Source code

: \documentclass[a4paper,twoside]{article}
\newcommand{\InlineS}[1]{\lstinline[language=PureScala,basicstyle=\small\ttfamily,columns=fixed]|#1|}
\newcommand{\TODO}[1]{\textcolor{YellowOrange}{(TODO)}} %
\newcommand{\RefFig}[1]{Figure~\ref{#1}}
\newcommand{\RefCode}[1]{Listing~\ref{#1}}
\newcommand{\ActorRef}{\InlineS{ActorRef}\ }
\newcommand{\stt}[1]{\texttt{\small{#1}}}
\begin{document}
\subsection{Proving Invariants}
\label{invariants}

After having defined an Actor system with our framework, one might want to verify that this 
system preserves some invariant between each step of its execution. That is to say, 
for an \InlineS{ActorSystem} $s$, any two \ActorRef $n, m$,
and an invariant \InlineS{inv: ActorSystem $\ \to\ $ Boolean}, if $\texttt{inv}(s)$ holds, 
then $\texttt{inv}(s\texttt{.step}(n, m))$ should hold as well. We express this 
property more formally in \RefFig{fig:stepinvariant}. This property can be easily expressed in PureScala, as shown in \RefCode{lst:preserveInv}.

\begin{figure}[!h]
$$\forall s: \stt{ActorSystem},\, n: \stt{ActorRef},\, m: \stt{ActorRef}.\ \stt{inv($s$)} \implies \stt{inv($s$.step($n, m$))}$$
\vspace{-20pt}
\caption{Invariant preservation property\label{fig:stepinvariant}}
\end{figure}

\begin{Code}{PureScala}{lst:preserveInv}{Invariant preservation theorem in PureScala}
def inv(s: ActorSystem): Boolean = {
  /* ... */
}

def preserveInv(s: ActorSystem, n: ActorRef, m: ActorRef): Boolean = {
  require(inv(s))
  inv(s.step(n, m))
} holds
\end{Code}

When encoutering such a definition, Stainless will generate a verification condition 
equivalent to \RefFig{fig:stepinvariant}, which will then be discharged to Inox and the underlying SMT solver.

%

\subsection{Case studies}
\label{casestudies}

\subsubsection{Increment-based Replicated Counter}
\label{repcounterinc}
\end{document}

• • • • • • •

§ **What is needed**
When you reach the end of the data, write every line out again verbatim.

§ **Written solution**
Source code

: \documentclass[a4paper,twoside]{article}
\newcommand{\InlineS}[1]{\lstinline[language=PureScala,basicstyle=\small\ttfamily,columns=fixed]|#1|}
\newcommand{\TODO}[1]{\textcolor{YellowOrange}{(TODO)}} %
\newcommand{\RefFig}[1]{Figure~\ref{#1}}
\newcommand{\RefCode}[1]{Listing~\ref{#1}}
\newcommand{\ActorRef}{\InlineS{ActorRef}\ }
\newcommand{\stt}[1]{\texttt{\small{#1}}}
\begin{document}
\subsection{Proving Invariants}
\label{invariants}

After having defined an Actor system with our framework, one might want to verify that this 
system preserves some invariant between each step of its execution. That is to say, 
for an \InlineS{ActorSystem} $s$, any two \ActorRef $n, m$,
and an invariant \InlineS{inv: ActorSystem $\ \to\ $ Boolean}, if $\texttt{inv}(s)$ holds, 
then $\texttt{inv}(s\texttt{.step}(n, m))$ should hold as well. We express this 
property more formally in \RefFig{fig:stepinvariant}. This property can be easily expressed in PureScala, as shown in \RefCode{lst:preserveInv}.

\begin{figure}[!h]
$$\forall s: \stt{ActorSystem},\, n: \stt{ActorRef},\, m: \stt{ActorRef}.\ \stt{inv($s$)} \implies \stt{inv($s$.step($n, m$))}$$
\vspace{-20pt}
\caption{Invariant preservation property\label{fig:stepinvariant}}
\end{figure}

\begin{Code}{PureScala}{lst:preserveInv}{Invariant preservation theorem in PureScala}
def inv(s: ActorSystem): Boolean = {
  /* ... */
}

def preserveInv(s: ActorSystem, n: ActorRef, m: ActorRef): Boolean = {
  require(inv(s))
  inv(s.step(n, m))
} holds
\end{Code}

When encoutering such a definition, Stainless will generate a verification condition 
equivalent to \RefFig{fig:stepinvariant}, which will then be discharged to Inox and the underlying SMT solver.

%

\subsection{Case studies}
\label{casestudies}

\subsubsection{Increment-based Replicated Counter}
\label{repcounterinc}
\end{document}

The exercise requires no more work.